Organizations are in a rapid pursuit to implement generative AI, which stands as one of the most pivotal technological advancements in decades. Remarkably, a year and a half after ChatGPT’s launch, which has dramatically transformed our world, 65% of organizations are routinely utilizing AI, as reported by McKinsey. This figure has nearly doubled from the firm’s prior Global Survey conducted just ten months earlier.
Looking forward, the outlook is optimistic: most respondents anticipate that generative AI will bring “significant or disruptive” changes to their industries.
“In 2024, generative AI is no longer seen as a novelty,” stated Alex Singla, senior partner and global co-leader of QuantumBlack, AI by McKinsey. “The potential of the technology is now undisputed. Although most organizations are still in the initial phases of their generative AI journey, we are starting to understand what is effective and what is not in its implementation — and how to create real value with the technology.”
Rapid Increase in AI Investment
Half of the survey respondents indicated that their organizations have integrated AI into at least two business functions, with 67% expecting AI investment to grow over the next three years.
Professional services have seen the most significant rise in AI adoption. Currently, generative AI is primarily utilized in marketing and sales (for content creation, personalization, and generating sales leads); product and service development (for design, scientific literature review, and research); and IT (for help desk chatbots, data management, real-time support, and script suggestions). Additionally, organizations are experiencing the greatest cost savings in human resources.
On average, respondents noted that it takes their organizations one to four months to deploy generative AI into production.
Employees at all levels are becoming more comfortable with AI tools both at work and at home, with many now using generative AI in both professional and personal contexts. Notably, 41% of C-level executives report regularly using generative AI at work.
“The pace of innovation, the emergence of new companies and capabilities, and the surge in investment have been remarkable,” said McKinsey associate partner Bryce Hall. “We’re now observing how leading companies are leveraging these impressive AI and generative AI capabilities to create business value.”

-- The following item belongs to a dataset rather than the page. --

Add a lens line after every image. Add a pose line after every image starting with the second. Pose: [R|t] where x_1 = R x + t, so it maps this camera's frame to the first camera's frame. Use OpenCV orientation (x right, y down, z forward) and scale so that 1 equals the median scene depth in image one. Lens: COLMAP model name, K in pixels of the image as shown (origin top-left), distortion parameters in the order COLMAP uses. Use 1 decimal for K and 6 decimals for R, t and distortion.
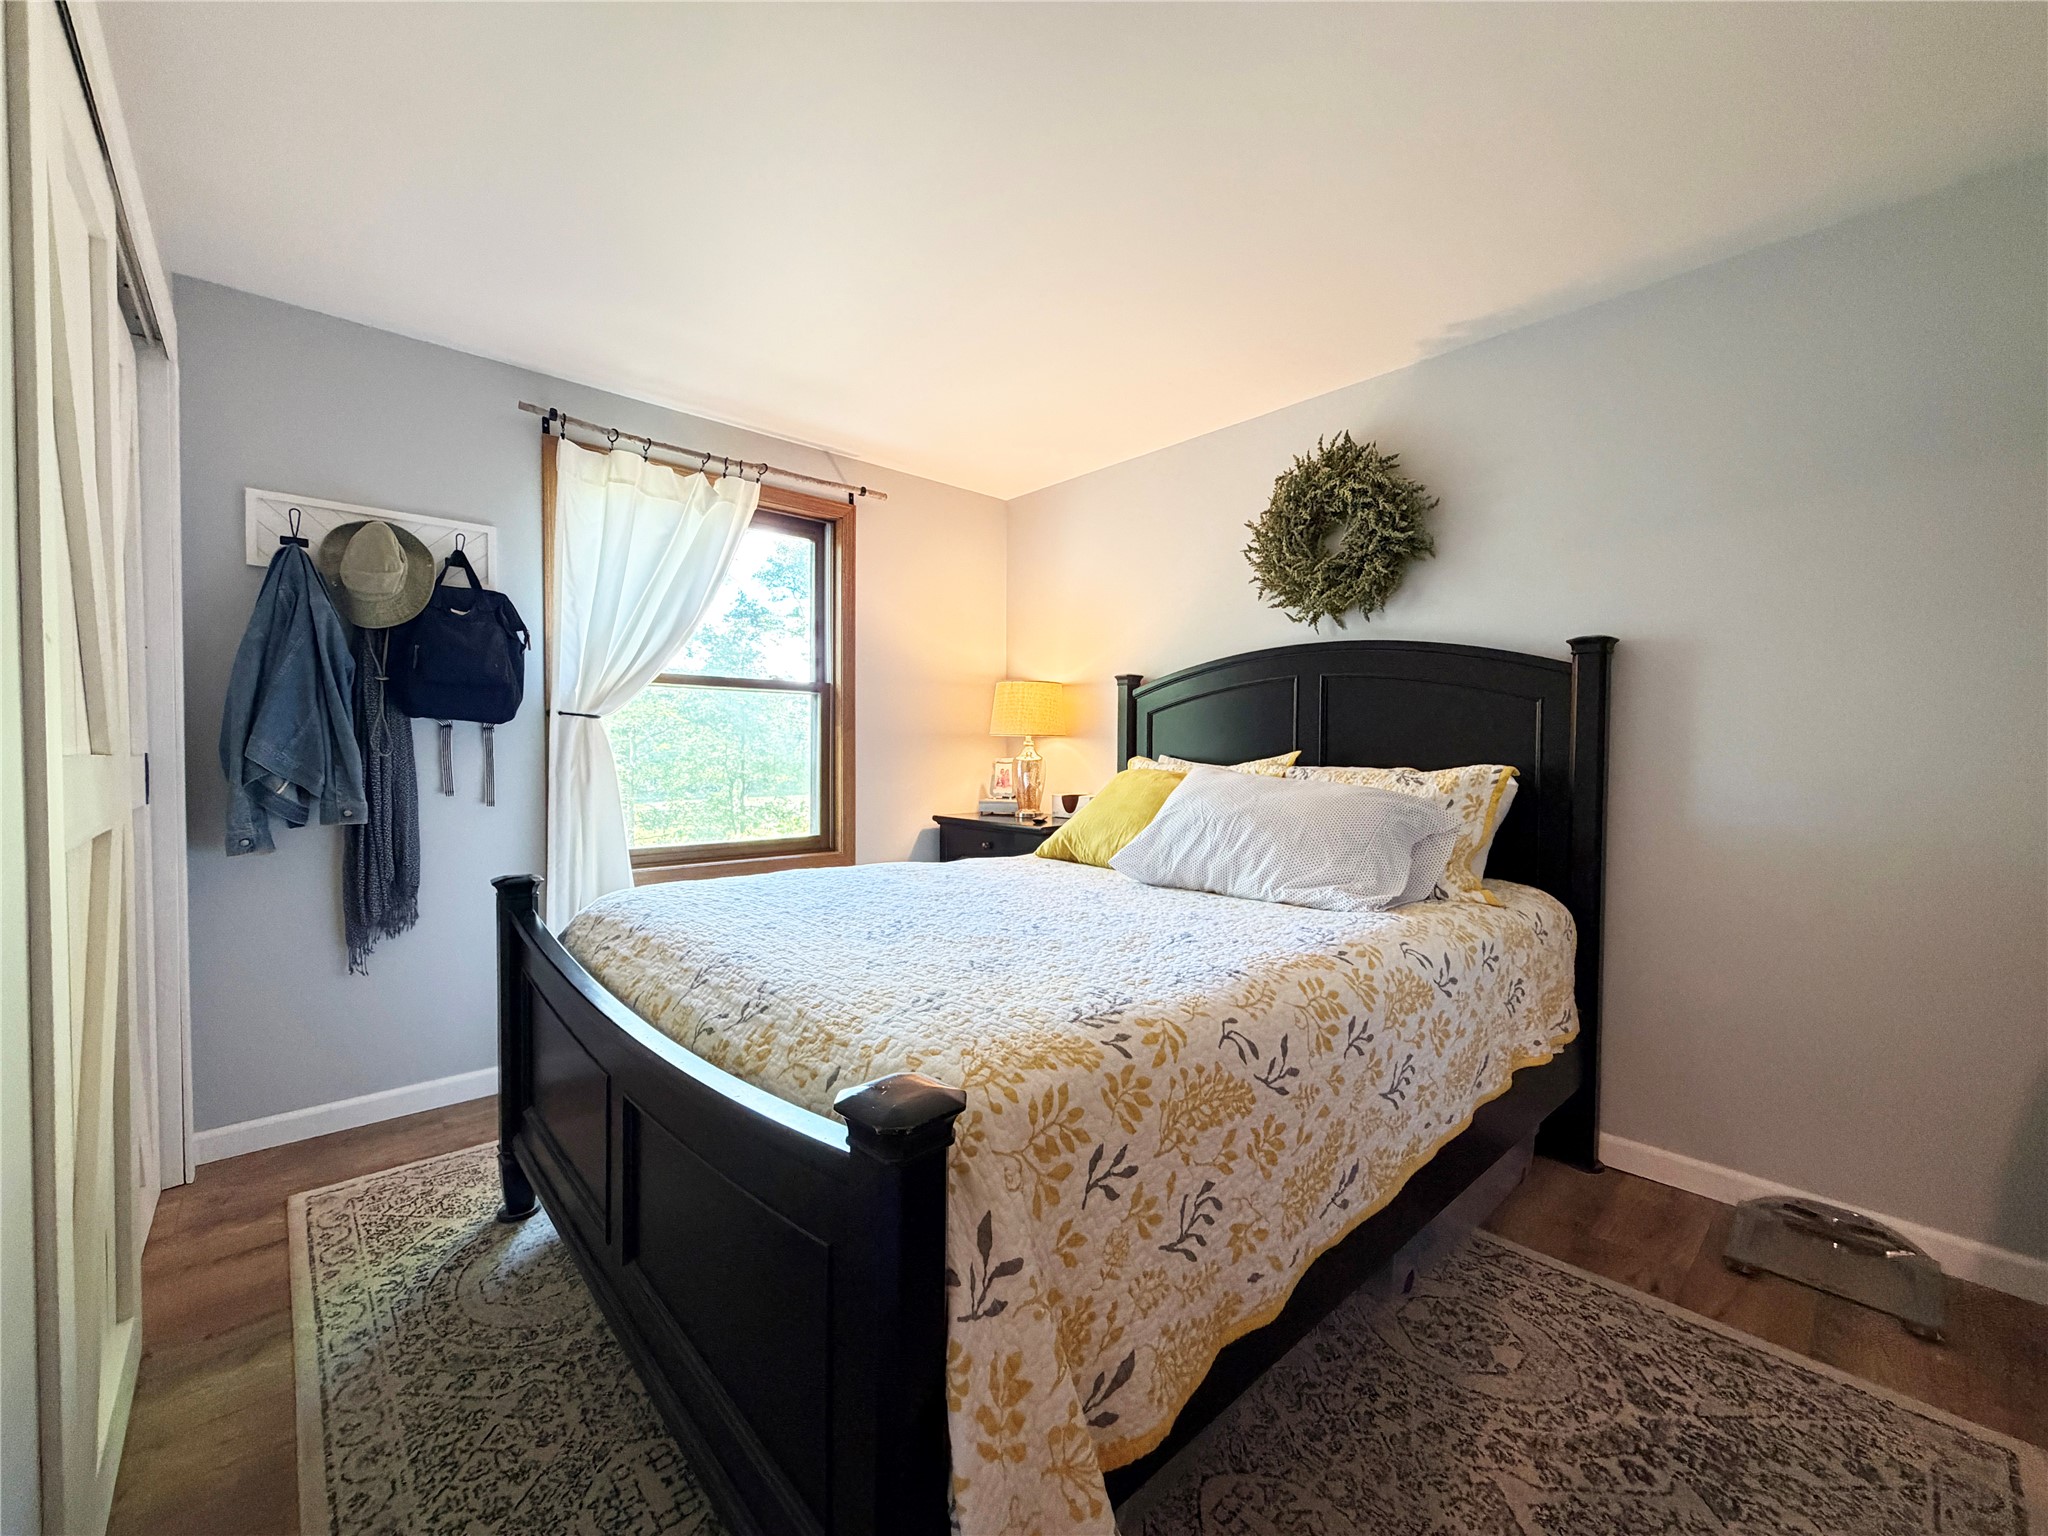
lens RADIAL K [[818.3, 0, 1021.4], [0, 818.3, 768.9], [0, 0, 1]] dist [-0.000479, 0.000025]
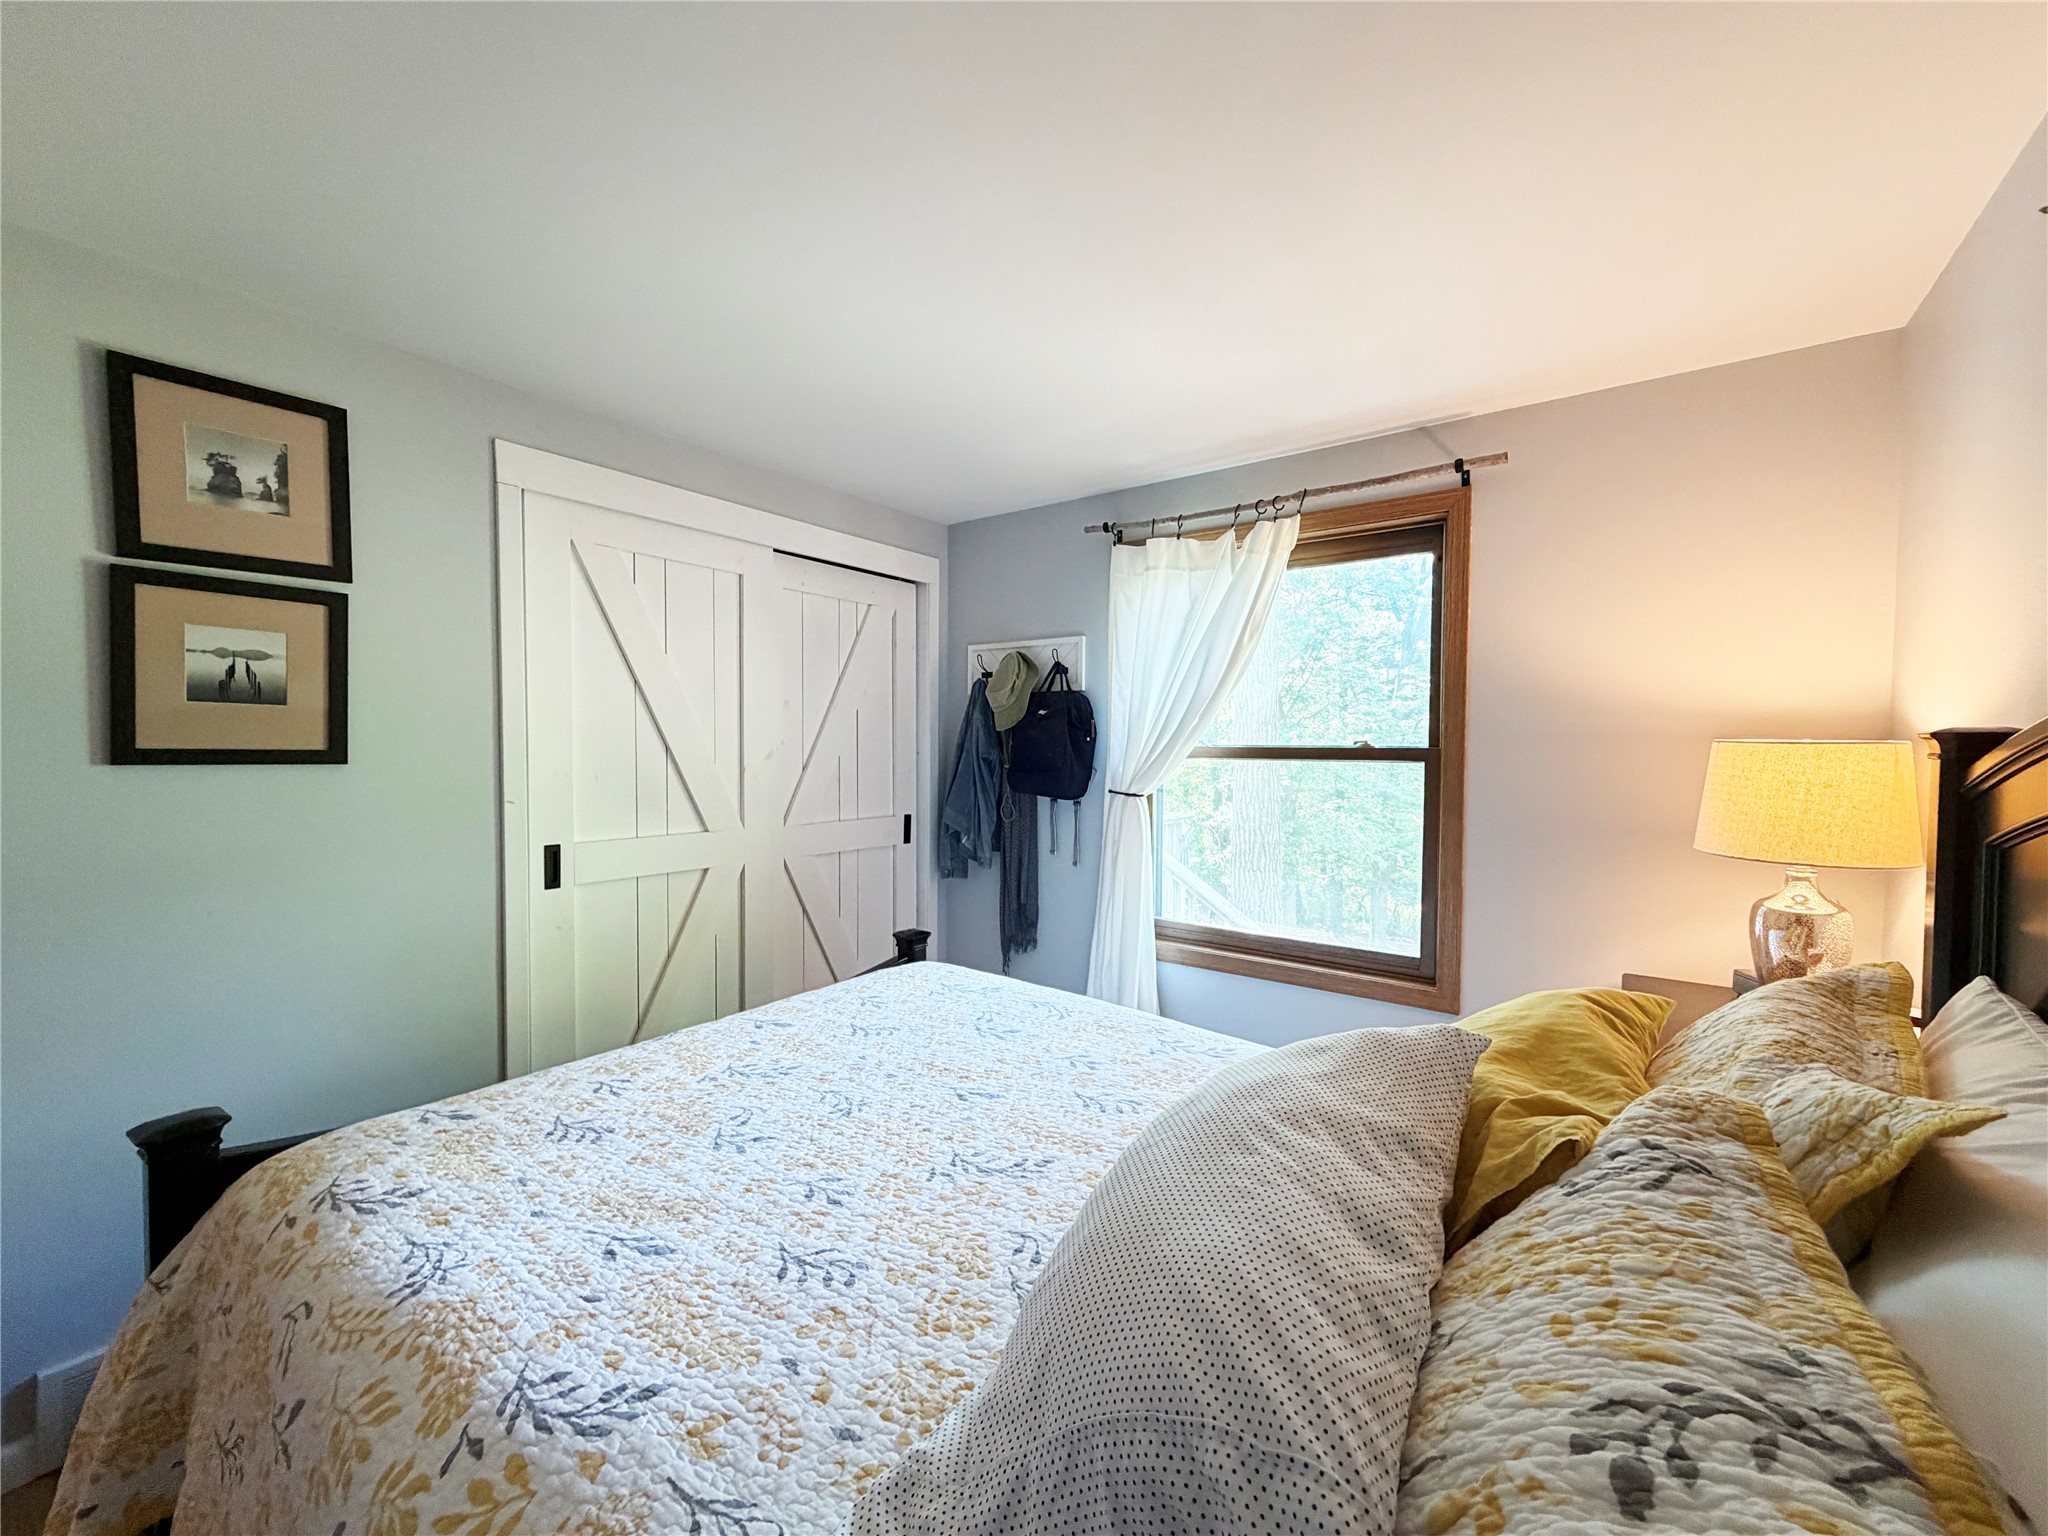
lens RADIAL K [[818.3, 0, 1021.4], [0, 818.3, 768.9], [0, 0, 1]] dist [-0.000479, 0.000025]
pose [[0.194069, 0.020446, -0.980775, 0.511171], [-0.031132, 0.999408, 0.014674, -0.111568], [0.980494, 0.027686, 0.194591, 0.664462]]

Takers, shapers and makers
McKinsey’s Three Archetypes for Implementing Generative AI
McKinsey identifies three approaches to implementing generative AI: “takers” who utilize off-the-shelf tools; “shapers” who customize these publicly available tools; and “makers” who create their own models from scratch.
The survey revealed that most organizations adopt a mixed approach: approximately 50% of generative AI applications use off-the-shelf tools, while the other half are either significantly customized or developed in-house. This pattern is consistent across various industries, including technology, media, telecommunications, consumer goods, retail, financial services, business, legal, and professional services.
Looking ahead, there will be a shift towards a “buy, build, and partner” strategy, moving away from the traditional “build versus buy” mindset. Organizations will develop ecosystems that integrate proprietary, off-the-shelf, and open-source models, according to Alexander Sukharevsky, senior partner and global co-leader of QuantumBlack, AI by McKinsey.
In the early stages of any technology, adopting straightforward, one-step solutions is common. However, as generative AI becomes more prevalent, this approach is not sustainable. “The future enterprise will depend on a well-coordinated mix of multiple foundational models — combining off-the-shelf solutions with tools finely tuned to specific enterprise needs,” Sukharevsky emphasized.
Challenges with Data, Explainability, and Security
Despite the rapid adoption of generative AI, organizations are not oblivious to its inherent risks. In fact, 44% of respondents have already encountered negative outcomes from their use of generative AI. Common issues include inaccuracies in outputs, cybersecurity vulnerabilities, and challenges in explaining AI decisions. Other concerns involve improper AI utilization, data privacy issues, biases, and potential intellectual property infringements.
McKinsey’s identification of “high performers” underscores specific difficulties related to data. These organizations frequently face issues such as inadequate training data, struggles in defining robust data governance processes, and challenges in swiftly integrating data.
Despite recognizing these challenges, only 18% of respondents reported having an enterprise-wide council or board dedicated to responsible AI governance. Moreover, just one-third identified skills in understanding and mitigating generative AI risks as essential for employees who interact with AI tools. Lareina Yee, senior partner at McKinsey and chair of the McKinsey Technology Council, emphasized the need for responsible AI practices from the outset, stressing the necessity for ongoing education and proactive measures.
Organizations are urged to establish clear governance frameworks and principles for the ethical application of generative AI. This includes implementing safeguards, rigorous training, secure contractual agreements with providers, and educating employees to prevent inadvertent exposure of proprietary data to public models. Incorporating risk management practices into AI development processes is also critical.
“The survey results and our client interactions underscore a growing recognition of responsible AI and a pressing need to implement it effectively,” noted Yee. “Transitioning from awareness to concrete actions will be pivotal moving forward.”